All lines from the one containing "Статистические данные" to the final line of the material should be retyped exactly. Nothing else belongs in the response.
___
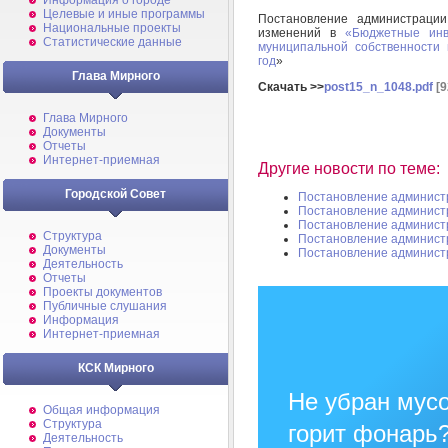
Информация о городе
Целевые и иные программы
Постановление администраци
Национальные проекты
изменений в
«Бюджетные инв
Статистические данные
муниципальной собственности
год
»
Глава Мирного
Скачать >>
post15_n_1048.pdf
[9
Глава Мирного
Документы
Отчеты
Интернет-приемная
Другие новости по теме:
Городской Совет
Постановление админист
Постановление админист
Постановление админист
Структура
Постановление админист
Документы
Постановление админист
Деятельность
Отчеты
Проекты документов
Публичные слушания
Информация
Интернет-приемная
КСК Мирного
Не убран мусо
Общая информация
Структура
горит фонарь
Деятельность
___
> [Exercise result]
Статистические данные
муниципальной собственности
год
»
Глава Мирного
Скачать >>
post15_n_1048.pdf
[9
Глава Мирного
Документы
Отчеты
Интернет-приемная
Другие новости по теме:
Городской Совет
Постановление админист
Постановление админист
Постановление админист
Структура
Постановление админист
Документы
Постановление админист
Деятельность
Отчеты
Проекты документов
Публичные слушания
Информация
Интернет-приемная
КСК Мирного
Не убран мусо
Общая информация
Структура
горит фонарь
Деятельность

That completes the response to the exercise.